Only last Sunday sister paper Illum revealed that between January and May of this year the Government has spent €8.8 million on wages “out of which the majority of the funds went to those workers who had earlier benefited from an early retirement” – data which has since been confirmed by Infrastructure Minister Austin Gatt.
A similar saga happened years ago at the Public Broadcasting Services. Former workers who had received thousand in euros as part of an early retirement scheme, were afterwards hired to do private work for the same PBS.
The Ministry justified the €8.8 million figure at the yards by stating that “certain work at the Shipyards had to be done.
“The workers who were retained were kept on short contracts that ended as soon as the work carried by the workers was finished.”
The government is however still mum on exactly how much of the €8.8 million bill went to maintain the ex-workers’ contracts, despite numerous emails and reminders.

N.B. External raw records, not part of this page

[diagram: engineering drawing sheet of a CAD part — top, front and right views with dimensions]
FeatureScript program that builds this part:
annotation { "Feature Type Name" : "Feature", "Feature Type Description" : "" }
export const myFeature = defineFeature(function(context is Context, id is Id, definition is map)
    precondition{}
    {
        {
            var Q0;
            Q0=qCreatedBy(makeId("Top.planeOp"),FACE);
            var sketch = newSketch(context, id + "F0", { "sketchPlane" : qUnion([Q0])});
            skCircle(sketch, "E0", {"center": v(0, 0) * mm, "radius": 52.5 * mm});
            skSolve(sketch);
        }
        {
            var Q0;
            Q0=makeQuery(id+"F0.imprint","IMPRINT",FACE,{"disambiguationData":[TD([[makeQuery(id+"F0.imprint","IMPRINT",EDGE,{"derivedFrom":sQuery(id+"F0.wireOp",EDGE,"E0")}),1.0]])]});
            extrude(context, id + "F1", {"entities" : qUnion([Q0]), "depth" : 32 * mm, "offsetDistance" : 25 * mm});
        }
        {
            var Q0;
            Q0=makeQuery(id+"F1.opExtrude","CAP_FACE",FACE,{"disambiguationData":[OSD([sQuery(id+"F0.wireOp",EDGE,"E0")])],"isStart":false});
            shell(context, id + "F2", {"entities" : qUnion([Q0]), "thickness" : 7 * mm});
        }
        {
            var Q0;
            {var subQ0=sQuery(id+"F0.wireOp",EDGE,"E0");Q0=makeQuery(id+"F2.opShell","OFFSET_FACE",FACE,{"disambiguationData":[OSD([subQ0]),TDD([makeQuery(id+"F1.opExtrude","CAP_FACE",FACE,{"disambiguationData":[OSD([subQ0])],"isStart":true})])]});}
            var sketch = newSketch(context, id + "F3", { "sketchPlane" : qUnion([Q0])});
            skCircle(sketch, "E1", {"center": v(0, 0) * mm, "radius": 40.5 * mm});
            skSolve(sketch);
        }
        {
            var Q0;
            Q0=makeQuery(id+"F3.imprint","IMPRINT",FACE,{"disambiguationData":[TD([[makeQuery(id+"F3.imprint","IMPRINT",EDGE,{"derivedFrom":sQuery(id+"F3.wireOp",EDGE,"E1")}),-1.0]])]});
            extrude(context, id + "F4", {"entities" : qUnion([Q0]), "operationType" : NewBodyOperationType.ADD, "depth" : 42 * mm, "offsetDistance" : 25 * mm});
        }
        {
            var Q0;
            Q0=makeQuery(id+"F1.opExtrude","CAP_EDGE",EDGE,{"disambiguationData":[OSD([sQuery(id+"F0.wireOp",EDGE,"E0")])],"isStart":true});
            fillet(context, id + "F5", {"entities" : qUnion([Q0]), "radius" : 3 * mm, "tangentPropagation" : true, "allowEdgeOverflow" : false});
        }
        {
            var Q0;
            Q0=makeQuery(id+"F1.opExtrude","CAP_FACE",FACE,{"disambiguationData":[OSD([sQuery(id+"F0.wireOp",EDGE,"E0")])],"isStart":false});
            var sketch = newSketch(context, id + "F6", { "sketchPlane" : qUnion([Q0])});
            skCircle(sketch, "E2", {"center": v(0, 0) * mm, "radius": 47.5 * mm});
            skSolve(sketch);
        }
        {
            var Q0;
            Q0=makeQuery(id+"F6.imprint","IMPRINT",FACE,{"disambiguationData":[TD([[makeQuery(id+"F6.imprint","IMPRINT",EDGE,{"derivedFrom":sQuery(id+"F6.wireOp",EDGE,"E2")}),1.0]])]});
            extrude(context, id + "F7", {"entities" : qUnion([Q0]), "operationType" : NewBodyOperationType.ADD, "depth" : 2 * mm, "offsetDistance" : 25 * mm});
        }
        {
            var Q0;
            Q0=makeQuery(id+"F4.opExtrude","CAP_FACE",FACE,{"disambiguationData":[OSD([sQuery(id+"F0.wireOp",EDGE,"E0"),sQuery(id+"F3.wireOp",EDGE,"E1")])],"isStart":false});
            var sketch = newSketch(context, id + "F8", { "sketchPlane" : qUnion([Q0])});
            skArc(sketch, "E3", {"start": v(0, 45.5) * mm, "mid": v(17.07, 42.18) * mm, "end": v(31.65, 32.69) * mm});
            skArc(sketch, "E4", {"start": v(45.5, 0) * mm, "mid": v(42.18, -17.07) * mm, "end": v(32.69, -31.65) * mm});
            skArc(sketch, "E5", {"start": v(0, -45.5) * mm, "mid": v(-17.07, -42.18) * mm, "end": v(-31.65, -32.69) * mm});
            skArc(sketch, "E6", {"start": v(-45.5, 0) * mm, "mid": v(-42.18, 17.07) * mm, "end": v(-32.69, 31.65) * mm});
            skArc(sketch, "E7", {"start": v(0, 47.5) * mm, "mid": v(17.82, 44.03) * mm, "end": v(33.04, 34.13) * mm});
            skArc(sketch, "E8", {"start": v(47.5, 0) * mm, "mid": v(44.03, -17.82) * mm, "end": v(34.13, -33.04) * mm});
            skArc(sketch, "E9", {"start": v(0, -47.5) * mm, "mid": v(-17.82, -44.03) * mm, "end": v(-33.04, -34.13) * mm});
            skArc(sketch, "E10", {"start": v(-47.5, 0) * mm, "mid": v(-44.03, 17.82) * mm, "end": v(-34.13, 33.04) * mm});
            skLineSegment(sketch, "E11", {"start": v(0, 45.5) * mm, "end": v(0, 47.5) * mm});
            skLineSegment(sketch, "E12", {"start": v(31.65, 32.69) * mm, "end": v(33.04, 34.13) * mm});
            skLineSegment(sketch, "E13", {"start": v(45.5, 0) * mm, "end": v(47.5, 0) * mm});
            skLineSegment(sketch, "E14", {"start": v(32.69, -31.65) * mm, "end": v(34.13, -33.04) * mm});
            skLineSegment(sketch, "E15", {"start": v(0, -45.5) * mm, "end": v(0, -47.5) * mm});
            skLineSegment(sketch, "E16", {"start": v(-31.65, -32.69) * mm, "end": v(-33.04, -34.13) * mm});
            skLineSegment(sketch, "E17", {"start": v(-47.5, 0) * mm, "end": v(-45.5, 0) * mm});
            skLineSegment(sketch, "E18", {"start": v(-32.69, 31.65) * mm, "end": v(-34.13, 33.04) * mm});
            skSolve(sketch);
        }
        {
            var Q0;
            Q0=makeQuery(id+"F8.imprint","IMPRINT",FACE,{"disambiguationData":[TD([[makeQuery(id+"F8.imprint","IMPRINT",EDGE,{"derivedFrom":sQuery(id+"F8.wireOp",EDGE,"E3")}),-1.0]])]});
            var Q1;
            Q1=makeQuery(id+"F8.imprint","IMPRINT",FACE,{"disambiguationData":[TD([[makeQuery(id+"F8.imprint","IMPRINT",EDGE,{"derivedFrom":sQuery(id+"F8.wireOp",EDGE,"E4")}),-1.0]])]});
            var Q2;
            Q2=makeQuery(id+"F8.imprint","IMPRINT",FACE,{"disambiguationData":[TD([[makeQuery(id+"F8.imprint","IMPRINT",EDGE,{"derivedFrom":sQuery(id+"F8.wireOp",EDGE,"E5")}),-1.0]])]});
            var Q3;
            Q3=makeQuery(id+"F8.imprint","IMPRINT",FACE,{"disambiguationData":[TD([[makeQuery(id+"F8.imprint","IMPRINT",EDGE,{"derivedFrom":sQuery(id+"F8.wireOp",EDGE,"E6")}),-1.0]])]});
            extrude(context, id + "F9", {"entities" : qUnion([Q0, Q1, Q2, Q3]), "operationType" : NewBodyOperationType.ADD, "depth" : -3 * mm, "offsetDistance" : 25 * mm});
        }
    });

Over the past months government forked out a hefty €64.7 million to sustain the Malta Shipyard Early Retirement Scheme. Today only 141 workers remain on the official Shipyards payroll as 96% of the company’s entire workforce benefited from the retirement scheme.
Helena Dalli accuses the government for “throwing away workers’ skills”.
“The government boasts that it wants to establish Malta as the centre of maritime activities. But it simply threw away the skills of almost all the Shipyard workers,” she said. “Besides, if you just look at the track records you can see a pattern. In the 70s and 80s the Shipyards managed to make a decent profit. Things however went downhill under Nationalist administrations. Under the PL government between 1996 and 1998 the Shipyards deficit started to decrease. But things reverted to a negative trend when PN went back in government.”
Dalli insists the PN has never had a sense of goodwill, and never invested in new machinery.
“The workers were always to blame,” she adds. “Before the election the government promised that all the jobs at the Shipyards would be guaranteed. Once in power, the PN axed jobs. Many of the workers are still unemployed. Where is the workers’ dignity? As always, the Shipyards are yet again a pawn in the government’s hands.”